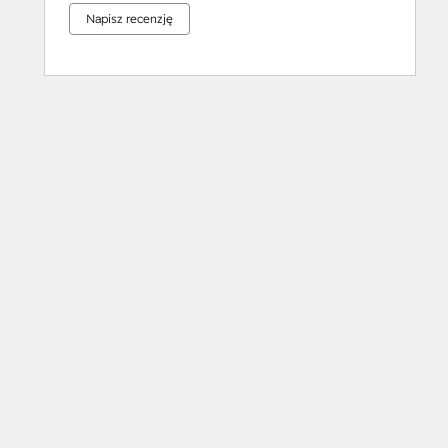
Napisz recenzję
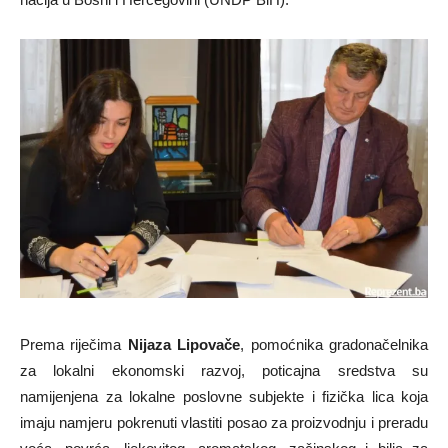
Prema riječima
Nijaza Lipovače
, pomoćnika gradonačelnika
za lokalni ekonomski razvoj, poticajna sredstva su
namijenjena za lokalne poslovne subjekte i fizička lica koja
imaju namjeru pokrenuti vlastiti posao za proizvodnju i preradu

### [Task to carry out]
Take the listing above and restate it word for word, without its pictures.

### [Answer space]
Napisz recenzję
Prema riječima
Nijaza Lipovače
, pomoćnika gradonačelnika
za lokalni ekonomski razvoj, poticajna sredstva su
namijenjena za lokalne poslovne subjekte i fizička lica koja
imaju namjeru pokrenuti vlastiti posao za proizvodnju i preradu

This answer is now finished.